Angel Joy Blue [photo courtesy of San Diego Opera]
“We already had contracted with these singers for October 2020—as well as with the San Diego Symphony—and the likelihood of scheduling a later date with these players was not likely,” Bennett said. Should stage four of the current shutdown, that final classification of pubic gatherings that includes sporting events and concerts, not be in place by mid October, Bennett has scouted three possible outdoor venues with more spacious seating configurations for this Puccini opera.
From that cancelled portion of the 2019-2020 season, the company is rescheduling its main stage production of Rossini’s The Barber of Seville to open on April 24, 2021. Included in this stellar cast are soprano Emily Fons, a San Diego Opera favorite performer, as Rosina; San Diego newcomer baritone David Pershall as Figaro, and bass-baritone Patrick Carfizzi as Doctor Bartolo. Carfizzi favorably impressed local audiences with his vocal prowess as Major-General Stanley in the company’s 2017 The Pirates of Penzance and as Henry Kissinger in its 2015 Nixon in China.
Just before the quarantine went into effect, the company was days away from opening the West Coast Premiere of Paola Prestini’s Aging Magician, a hybrid opera-theatre piece produced by Beth Morrison Projects that features the Brooklyn Youth Chorus and singer/performance artist Rinde Eckert, who also wrote the libretto. Aging Magician will open March 26, 2021 at Civic Theatre.

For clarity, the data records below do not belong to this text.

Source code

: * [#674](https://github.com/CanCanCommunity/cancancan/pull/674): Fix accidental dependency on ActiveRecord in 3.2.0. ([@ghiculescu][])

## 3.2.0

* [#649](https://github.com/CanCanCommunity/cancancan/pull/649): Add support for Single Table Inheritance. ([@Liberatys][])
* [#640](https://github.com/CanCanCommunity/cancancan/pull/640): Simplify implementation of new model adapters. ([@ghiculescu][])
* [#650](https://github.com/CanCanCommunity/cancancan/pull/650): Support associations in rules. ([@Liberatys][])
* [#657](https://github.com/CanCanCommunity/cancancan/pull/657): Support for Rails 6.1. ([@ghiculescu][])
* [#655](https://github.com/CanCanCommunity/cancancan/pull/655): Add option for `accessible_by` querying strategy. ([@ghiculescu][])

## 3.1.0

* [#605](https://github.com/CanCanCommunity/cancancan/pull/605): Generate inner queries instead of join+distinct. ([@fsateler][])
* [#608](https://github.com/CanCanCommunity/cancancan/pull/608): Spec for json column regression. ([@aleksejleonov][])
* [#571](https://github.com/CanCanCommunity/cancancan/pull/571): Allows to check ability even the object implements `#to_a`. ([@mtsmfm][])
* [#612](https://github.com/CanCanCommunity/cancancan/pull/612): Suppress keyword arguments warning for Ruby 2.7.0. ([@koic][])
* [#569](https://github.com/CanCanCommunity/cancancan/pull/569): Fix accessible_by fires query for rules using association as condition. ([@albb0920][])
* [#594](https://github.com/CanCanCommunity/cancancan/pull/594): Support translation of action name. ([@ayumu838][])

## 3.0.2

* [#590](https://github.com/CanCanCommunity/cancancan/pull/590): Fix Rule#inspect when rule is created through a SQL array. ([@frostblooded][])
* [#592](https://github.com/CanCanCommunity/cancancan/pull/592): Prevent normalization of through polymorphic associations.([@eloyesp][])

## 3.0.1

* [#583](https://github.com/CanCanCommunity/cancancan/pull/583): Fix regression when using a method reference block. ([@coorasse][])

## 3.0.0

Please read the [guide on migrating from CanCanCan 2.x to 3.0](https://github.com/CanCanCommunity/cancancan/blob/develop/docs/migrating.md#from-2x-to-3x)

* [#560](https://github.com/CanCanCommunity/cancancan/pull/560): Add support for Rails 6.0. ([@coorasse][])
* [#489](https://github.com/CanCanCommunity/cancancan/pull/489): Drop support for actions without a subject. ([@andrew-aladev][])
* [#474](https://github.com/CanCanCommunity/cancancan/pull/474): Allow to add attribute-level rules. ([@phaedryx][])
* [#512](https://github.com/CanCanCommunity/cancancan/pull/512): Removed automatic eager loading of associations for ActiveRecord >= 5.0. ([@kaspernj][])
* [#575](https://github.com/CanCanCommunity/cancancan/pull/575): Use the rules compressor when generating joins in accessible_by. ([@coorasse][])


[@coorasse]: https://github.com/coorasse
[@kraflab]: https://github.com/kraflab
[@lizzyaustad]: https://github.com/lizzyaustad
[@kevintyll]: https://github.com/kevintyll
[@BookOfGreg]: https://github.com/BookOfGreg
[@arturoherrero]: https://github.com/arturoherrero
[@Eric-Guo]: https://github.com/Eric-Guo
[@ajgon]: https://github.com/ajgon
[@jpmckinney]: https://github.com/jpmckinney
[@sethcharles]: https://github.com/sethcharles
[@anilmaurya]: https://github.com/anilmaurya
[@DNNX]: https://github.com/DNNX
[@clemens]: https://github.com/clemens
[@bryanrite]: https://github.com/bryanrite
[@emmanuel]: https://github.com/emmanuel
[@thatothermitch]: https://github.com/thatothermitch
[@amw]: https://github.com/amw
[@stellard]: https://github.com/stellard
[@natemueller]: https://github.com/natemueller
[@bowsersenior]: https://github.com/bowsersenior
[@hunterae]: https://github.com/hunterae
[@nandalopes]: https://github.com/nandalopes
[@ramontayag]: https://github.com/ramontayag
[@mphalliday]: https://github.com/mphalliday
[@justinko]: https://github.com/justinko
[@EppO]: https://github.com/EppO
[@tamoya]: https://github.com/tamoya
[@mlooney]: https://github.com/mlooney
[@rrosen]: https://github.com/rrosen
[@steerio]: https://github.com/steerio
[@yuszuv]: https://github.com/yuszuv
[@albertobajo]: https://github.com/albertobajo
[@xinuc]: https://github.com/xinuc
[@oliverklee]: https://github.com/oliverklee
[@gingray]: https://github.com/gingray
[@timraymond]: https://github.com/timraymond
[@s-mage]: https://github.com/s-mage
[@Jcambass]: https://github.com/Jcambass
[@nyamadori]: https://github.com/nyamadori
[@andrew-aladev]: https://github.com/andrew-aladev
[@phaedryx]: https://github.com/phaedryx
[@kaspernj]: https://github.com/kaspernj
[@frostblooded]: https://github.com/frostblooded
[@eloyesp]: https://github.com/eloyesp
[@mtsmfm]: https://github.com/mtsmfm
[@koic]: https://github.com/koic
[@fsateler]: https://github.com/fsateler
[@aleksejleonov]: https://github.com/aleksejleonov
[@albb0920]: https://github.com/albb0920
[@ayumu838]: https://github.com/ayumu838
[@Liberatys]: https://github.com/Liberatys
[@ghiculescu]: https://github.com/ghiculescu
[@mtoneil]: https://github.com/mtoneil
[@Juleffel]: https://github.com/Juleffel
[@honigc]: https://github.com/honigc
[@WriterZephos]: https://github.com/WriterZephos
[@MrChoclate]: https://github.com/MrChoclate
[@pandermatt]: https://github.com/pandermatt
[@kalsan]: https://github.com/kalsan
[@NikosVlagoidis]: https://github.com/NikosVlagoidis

Completely new to 2020-2021 is an evening of two Puccini one-act operas from his trilogy Il Trittico. The double bill opens February 13, 2021 in San Diego Civic Theatre with the tragic Suor Angelica, an opera that has never been performed by San Diego Opera, and the beloved comic opera Gianni Schicchi, which has not been produced by the company since 1972.

Stephanie Blythe with Craig Terry at piano [photo (c) Kevin Yatarola]
“I thought she would sing the role of Zita, an older woman in the opera’s cast,” Bennett added. “At first I was wary when she suggested singing the title role, but then I thought, ‘Why not?’ She has such power in that baritone range of her voice that I decided it would be good for her to explore this role musically and dramatically.”
Blythe will be joined by soprano Marina Costa-Jackson, who will sing the title role of Suor Angelica, tenor Piotr Buszewski, and mezzo-soprano Carolyn Sproule in their company debuts. San Diego Opera’s Principal Guest Conductor Yves Abel returns to lead these performances of late Puccini master works.
Reprising a production from its 2018 season, on December 4 and 5, 2020, the company will offer All is Calm: The Christmas Truce of 1914, which has become a local holiday tradition in recent years. This San Diego Opera production will feature singers from the opera chorus and will be conducted by Bruce Stasyna and directed by Alan Hicks.
One more offering, “One Amazing Night,” the company’s traditional concert of two singers with orchestra, is slated for November 18, 2020, with performers to be announced.